• Problem description
Reproduce, unchanged, everything in the listing from the line containing "# Usa direttamente" down to the line containing "# ora prova a play", with both of those lines included.
☆ ☆ ☆ ☆ ☆ ☆ ☆
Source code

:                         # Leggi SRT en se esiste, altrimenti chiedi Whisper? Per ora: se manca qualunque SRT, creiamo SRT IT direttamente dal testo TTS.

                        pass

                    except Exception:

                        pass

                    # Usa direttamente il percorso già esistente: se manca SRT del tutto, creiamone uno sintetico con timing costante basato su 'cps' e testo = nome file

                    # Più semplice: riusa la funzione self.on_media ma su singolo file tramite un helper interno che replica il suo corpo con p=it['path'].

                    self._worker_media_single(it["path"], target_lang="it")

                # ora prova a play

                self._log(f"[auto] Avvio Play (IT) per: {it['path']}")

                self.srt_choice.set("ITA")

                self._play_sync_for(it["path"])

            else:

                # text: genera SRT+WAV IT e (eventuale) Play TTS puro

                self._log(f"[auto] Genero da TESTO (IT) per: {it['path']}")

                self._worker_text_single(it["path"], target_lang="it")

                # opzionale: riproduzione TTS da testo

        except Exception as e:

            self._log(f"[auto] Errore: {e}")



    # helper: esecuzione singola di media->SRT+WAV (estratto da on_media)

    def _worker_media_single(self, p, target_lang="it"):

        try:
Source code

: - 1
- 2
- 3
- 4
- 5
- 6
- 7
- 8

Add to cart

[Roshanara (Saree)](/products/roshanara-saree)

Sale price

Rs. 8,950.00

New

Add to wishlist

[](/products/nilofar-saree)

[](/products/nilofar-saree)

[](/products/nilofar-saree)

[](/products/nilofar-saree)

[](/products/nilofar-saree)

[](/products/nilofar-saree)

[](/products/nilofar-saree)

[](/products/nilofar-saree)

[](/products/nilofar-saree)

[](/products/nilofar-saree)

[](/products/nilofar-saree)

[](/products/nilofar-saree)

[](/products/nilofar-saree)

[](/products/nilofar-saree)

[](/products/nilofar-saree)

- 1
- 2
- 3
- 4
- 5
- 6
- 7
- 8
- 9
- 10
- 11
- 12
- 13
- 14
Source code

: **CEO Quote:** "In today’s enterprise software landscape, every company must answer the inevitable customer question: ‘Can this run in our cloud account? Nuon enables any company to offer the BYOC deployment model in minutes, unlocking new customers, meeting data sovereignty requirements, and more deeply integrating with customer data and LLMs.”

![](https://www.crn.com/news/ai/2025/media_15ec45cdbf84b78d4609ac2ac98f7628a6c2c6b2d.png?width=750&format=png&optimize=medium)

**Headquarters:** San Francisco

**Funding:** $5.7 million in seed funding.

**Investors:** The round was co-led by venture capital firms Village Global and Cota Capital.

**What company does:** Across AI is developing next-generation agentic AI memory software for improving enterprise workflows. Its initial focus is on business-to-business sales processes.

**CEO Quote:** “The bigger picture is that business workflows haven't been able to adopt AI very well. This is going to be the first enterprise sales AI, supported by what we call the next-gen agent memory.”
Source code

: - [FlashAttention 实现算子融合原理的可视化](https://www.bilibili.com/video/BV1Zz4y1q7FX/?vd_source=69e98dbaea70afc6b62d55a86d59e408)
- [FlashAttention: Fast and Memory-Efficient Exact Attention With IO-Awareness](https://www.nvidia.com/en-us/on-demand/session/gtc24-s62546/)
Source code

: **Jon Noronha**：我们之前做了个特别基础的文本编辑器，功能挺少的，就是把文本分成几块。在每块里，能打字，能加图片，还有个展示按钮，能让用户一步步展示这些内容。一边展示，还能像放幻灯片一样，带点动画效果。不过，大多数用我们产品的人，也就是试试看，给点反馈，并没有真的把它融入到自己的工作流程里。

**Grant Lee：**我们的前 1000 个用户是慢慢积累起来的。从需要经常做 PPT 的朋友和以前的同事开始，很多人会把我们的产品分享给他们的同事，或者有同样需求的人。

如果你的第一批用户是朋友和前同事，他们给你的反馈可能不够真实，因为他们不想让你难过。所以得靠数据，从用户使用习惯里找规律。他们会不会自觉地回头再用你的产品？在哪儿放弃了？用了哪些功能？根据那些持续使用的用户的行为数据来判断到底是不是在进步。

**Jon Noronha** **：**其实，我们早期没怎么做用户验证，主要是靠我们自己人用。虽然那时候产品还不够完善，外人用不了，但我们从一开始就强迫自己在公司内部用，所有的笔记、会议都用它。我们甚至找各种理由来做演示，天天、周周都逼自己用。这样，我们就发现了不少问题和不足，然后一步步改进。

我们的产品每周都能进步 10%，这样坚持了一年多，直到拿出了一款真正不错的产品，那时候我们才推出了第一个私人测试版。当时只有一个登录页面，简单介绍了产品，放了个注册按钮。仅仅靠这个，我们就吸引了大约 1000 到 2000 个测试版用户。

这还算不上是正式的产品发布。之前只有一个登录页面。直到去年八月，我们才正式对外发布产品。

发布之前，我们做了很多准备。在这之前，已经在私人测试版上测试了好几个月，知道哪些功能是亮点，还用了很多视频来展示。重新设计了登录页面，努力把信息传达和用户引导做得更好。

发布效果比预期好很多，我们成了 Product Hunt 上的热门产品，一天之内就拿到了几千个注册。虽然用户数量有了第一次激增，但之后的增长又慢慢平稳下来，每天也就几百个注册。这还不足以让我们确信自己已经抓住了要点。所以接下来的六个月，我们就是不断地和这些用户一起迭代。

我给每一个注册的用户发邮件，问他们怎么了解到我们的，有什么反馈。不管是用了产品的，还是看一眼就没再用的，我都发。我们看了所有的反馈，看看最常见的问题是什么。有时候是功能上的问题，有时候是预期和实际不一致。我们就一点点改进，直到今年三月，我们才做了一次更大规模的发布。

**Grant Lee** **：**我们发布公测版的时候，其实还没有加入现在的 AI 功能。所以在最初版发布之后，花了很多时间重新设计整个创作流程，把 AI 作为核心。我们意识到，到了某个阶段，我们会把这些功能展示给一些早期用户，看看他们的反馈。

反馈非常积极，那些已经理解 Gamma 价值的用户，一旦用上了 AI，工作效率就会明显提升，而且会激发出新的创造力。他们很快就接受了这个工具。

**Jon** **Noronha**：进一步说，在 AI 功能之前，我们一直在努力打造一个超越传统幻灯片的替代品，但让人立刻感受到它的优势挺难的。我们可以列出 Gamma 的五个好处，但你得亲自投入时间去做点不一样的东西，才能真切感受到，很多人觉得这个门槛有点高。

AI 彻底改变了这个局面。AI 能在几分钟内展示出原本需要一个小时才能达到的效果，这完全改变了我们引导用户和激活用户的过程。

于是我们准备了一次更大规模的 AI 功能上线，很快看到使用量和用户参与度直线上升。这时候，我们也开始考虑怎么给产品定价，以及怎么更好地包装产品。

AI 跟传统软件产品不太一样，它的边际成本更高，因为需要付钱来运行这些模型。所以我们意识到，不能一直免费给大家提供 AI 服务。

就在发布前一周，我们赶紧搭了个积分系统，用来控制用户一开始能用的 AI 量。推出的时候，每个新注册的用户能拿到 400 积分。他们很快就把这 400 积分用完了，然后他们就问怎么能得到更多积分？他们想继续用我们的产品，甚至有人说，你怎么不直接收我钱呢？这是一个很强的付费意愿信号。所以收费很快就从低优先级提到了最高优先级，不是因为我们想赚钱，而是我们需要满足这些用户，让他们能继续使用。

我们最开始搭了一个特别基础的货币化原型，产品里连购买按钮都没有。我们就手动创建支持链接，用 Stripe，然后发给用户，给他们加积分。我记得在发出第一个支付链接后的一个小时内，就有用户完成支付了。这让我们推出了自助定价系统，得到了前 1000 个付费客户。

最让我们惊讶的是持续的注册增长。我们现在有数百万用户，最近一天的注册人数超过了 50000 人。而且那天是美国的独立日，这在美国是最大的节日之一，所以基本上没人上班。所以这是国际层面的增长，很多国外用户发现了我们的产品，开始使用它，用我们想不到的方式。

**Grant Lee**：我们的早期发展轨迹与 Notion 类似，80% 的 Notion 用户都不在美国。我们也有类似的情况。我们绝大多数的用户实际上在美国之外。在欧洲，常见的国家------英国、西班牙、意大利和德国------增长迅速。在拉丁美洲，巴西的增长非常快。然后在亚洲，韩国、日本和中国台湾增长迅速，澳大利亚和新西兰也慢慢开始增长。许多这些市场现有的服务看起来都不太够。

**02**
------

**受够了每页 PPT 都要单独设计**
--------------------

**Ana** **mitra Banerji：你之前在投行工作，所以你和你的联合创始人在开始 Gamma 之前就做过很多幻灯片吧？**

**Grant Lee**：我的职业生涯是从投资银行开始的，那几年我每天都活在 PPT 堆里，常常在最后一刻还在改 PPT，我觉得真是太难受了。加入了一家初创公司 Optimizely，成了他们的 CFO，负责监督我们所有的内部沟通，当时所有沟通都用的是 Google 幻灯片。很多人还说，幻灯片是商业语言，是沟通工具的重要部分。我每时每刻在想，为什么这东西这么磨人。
☆ ☆ ☆ ☆ ☆ ☆ ☆
• Response box
                    # Usa direttamente il percorso già esistente: se manca SRT del tutto, creiamone uno sintetico con timing costante basato su 'cps' e testo = nome file

                    # Più semplice: riusa la funzione self.on_media ma su singolo file tramite un helper interno che replica il suo corpo con p=it['path'].

                    self._worker_media_single(it["path"], target_lang="it")

                # ora prova a play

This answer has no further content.